The energy resonated behind her eyes, at the base of her neck, in the restless stretch of sinew along her spine, like the embrace of an old friend.
She squatted down, crumbling handfuls of soil between her winter-pale knuckles and breathing deep the damp, rich odor of earth. And for the first time in weeks, she felt promise.
John had bid her be happy after his death. The dear man couldn’t bear to think of her suffering. And she’d done her best to fulfill his wishes, short of keeping the promise she’d made at the end, the one that worried at her like a diseased tooth. She’d smothered her own cares these past weeks, busying herself with the troubles of the castle folk—setting broken bones, relieving aches, birthing babes. But it was difficult, lying like a dormant bulb beneath the cheerless, barren soil of widowhood.
At last this morn the sun broke through the winter’s pall, and with it came the assurance of new life, new beginnings. Inhaling a fresh breath of spring, she could almost feel the flower of her soul reaching upward to be born.
Heedless of her velvet surcoat, she knelt in the mud and carefully brushed aside the carpet of straw mounded up over last year’s roses.
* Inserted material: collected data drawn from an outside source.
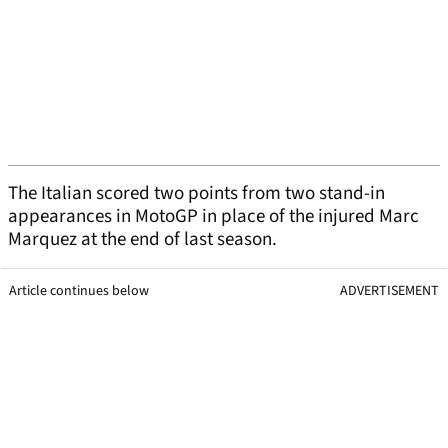
The Italian scored two points from two stand-in
appearances in MotoGP in place of the injured Marc
Marquez at the end of last season.
Article continues below
ADVERTISEMENT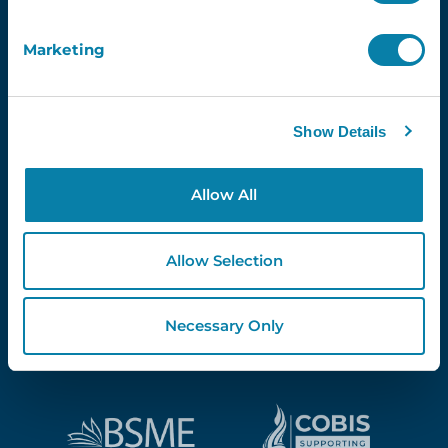
Marketing
Proud Partners Of...
Show Details
Allow All
Allow Selection
Necessary Only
“Oh, la!” Elspeth shrieked in dismay as she came plowing across the damp ground toward Cynthia. “What happened to the lovely lady I dressed this morn?” Her wimple flapped about her old apple-cheeked face like a floundering dove pasted to her head.
Cynthia grinned. She was happier than a beggar with a pile of coins, kneeling here before the skeletons of rosebushes that had survived the cruel winter.
“Why, you’re covered from head to heels!” Elspeth scolded, rushing forward to scrub at Cynthia’s forehead with a corner of her apron.
Cynthia wrinkled her nose and ducked away from the pointless scouring. “Look, Elspeth. The roses.”